▶ Treść zadania 1: Przepisz cały listing zamieszczony poniżej, zastępując „Kontaktformular” słowem „Kontakt”, a resztę pozostaw bez zmian. W odpowiedzi pomiń oznaczenia obrazów.

Oczywiście 40 znaków nawet w wypadku ssh-agenta może być ciężkie   :Very Happy: 

EDIT - @arek.k: dopiero teraz doczytałem, że o ssh-agencie już napisałeś  :Smile: 

----------

## arek.k

 *Raku wrote:*   

> Nie ma znaczenia, czy stosujesz RSA czy DSA - oba typy kryptografii są asymetryczne (czyli bazują na kluczu publicznym i prywatnym). Klucz prywatny powinien  być znany wyłącznie właścicielowi, więc klucz publiczny należy umieszczać na zdalnych serwerach.

 

Oczywiście, że w obu przypadkach chodzi o parę kluczy. Mi raczej chodziło o to, że dla RSA nie pamietam nazw plików z kluczami.

 *Raku wrote:*   

> IMO nie jest to konieczne. Wydaje mi się, że na części serwerów miałem w SSH pam wyłączony (co uniemożliwiało dostęp do serwera poprzez login i hasło) a autoryzacja po kluczu to zupełnie inna opcja w konfigu demona ssh.

 

Rzeczywiście masz rację. Wyłączyłem autoryzację przez pam w sshd_config (i włączyłem przez klucze) i jest dokładnie tak jak napisałeś. Działa tylko auth przez klucze (przez hasło nie działa). Czyli pam rozszerza możliwości (znacznie), ale nie jest niezbędny.

Więc @Yatmai wobec tego jeśli korzystasz z pam to j.w., a jeśli nie, to sprawdź jeszcze, czy dopuszczasz autoryzację przez odpowiednie rodzaje kluczy w sshd_config.

Z mojego doświadczenia bowiem wynika, że autoryzacja przez klucze działa zawsze bezproblemowo, a wszystkie problemy jakie miałem wynikały z moich błędów. Nie ma ty jakichś sztuczek, które powodują zadziałanie. Wszystko jest w miarę proste i logiczne.

@Yatmai jeśli ci nie działa, to może popełniłeś ten sam idiotyczny błąd, co ja kiedyś (na szczęście w domu, więc nie było dużego zagrożenia), czyli dodałeś do authorized_keys klucz prywatny zamiast publicznego  :Wink:  (to mi jeszcze przyszło do głowy).

----------

## Raku

 *arek.k wrote:*   

>  *Raku wrote:*   Nie ma znaczenia, czy stosujesz RSA czy DSA - oba typy kryptografii są asymetryczne (czyli bazują na kluczu publicznym i prywatnym). Klucz prywatny powinien  być znany wyłącznie właścicielowi, więc klucz publiczny należy umieszczać na zdalnych serwerach. 
> 
> Oczywiście, że w obu przypadkach chodzi o parę kluczy. Mi raczej chodziło o to, że dla RSA nie pamietam nazw plików z kluczami.

 

zmieniasz dsa na rsa  :Smile: 

----------

▶ Treść zadania 2:
Odpowiedz na pytania dotyczące wątku o kluczach SSH:
(a) Co arek.k wyłączył, a co włączył w sshd_config?
(b) Jaki błąd arek.k popełnił kiedyś przy pliku authorized_keys?
(c) Co według Raku należy zmienić, aby otrzymać nazwy plików z kluczami dla RSA?

▶ Dostarczone dane:
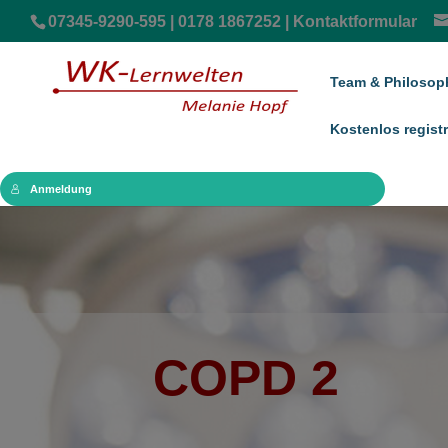
07345-9290-595 | 0178 1867252 |
Kontaktformular
Team & Philosop
Kostenlos registr
Anmeldung
COPD 2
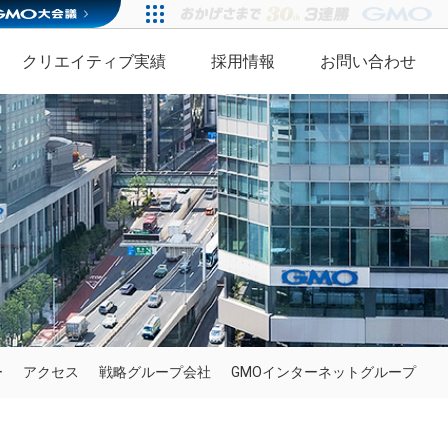
クリエイティブ実績
採用情報
お問い合わせ
ー
アクセス
戦略グループ会社
GMOインターネットグループ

▶ Wynik ćwiczenia 1:
07345-9290-595 | 0178 1867252 |
Kontakt
Team & Philosop
Kostenlos registr
Anmeldung
COPD 2
クリエイティブ実績
採用情報
お問い合わせ
ー
アクセス
戦略グループ会社
GMOインターネットグループ

▶ Wynik ćwiczenia 2:
(a) Wyłączył autoryzację przez pam, a włączył autoryzację przez klucze.
(b) Dodał do authorized_keys klucz prywatny zamiast publicznego.
(c) Należy zmienić „dsa” na „rsa”.